The baseball season may still be young, but the Rays are not messing around. Beginning with the wraparound weekend series against the Orioles, Tampa Bay will face playoff-adjacent teams 29 times in a 38-game stretch.

That’s a make-or-break type of journey heading into the midpoint of the season. And the willingness to cut ties with Ramirez is a preview of what might be ahead for some of Tampa Bay’s higher-priced players at the trade deadline if there are not signs of glory down the road.

“I don’t even know what the standings are right now, but I assume we’re probably a few games out of the final wild-card spot,” said president of baseball operations Erik Neander. “Whether that’s 2, 3, 4, 5, it doesn’t really matter right now.

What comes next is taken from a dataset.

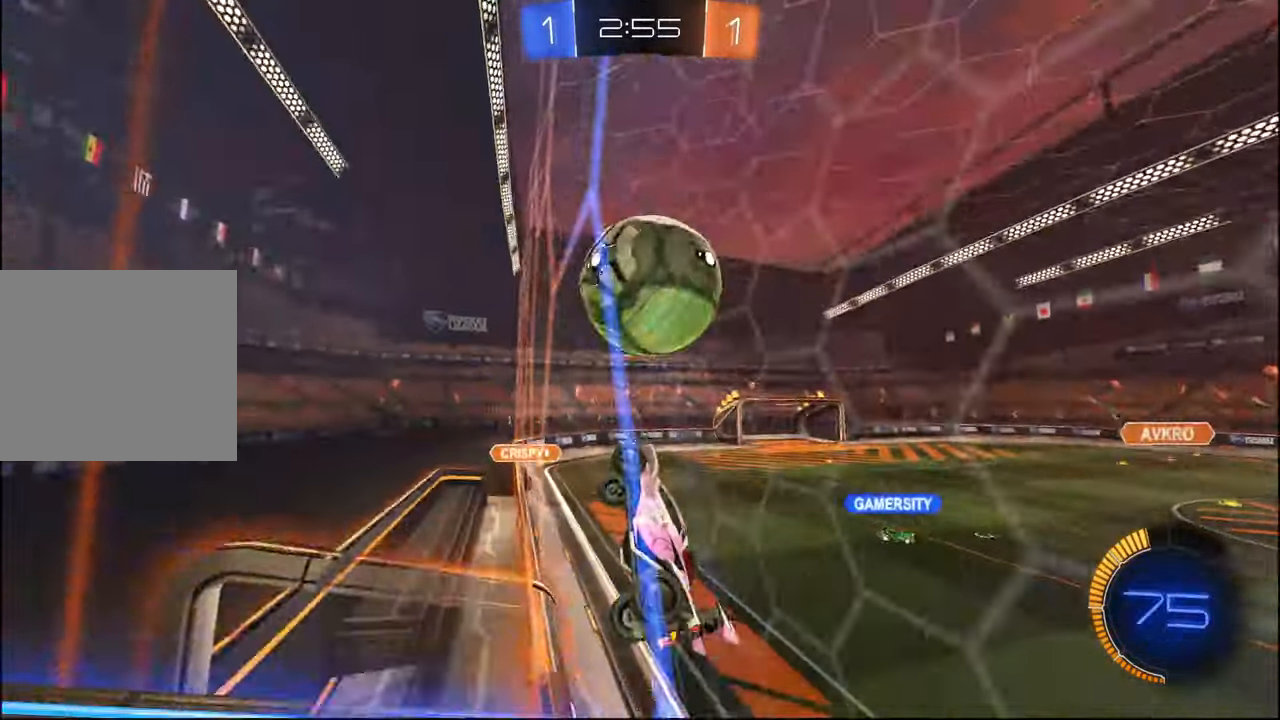
{"buttons": ["R2"], "left_stick": "down-left", "right_stick": "center", "events": [[84, "left_stick", "right"], [217, "left_stick", "center"], [284, "L2", "down"], [284, "left_stick", "down-left"], [350, "R2", "up"], [434, "R2", "down"], [484, "L2", "up"]]}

We just have to play the way we’re capable of playing. That’s the bottom line at this point.”

Unfortunately for the Rays, the bottom line has not been as good as usual. When facing the type of winning teams they’ll be seeing over the next seven weeks (Orioles, Yankees, Guardians, Mariners, Royals, Twins, Braves), the Rays have a .348 winning percentage. Typically, you’ll be in good shape if you can go .500 against good teams while crushing everyone else. But habitually winning one out of three ain’t going to cut it.

The number of injuries the Rays had in March/April might make for a tidy excuse, but the players know that’s not the entire story. Most of the team’s stars have underperformed for one reason or another, and that absolutely cannot continue.

Cutting ties with Harold Ramirez is warning shot for other Rays veterans (1)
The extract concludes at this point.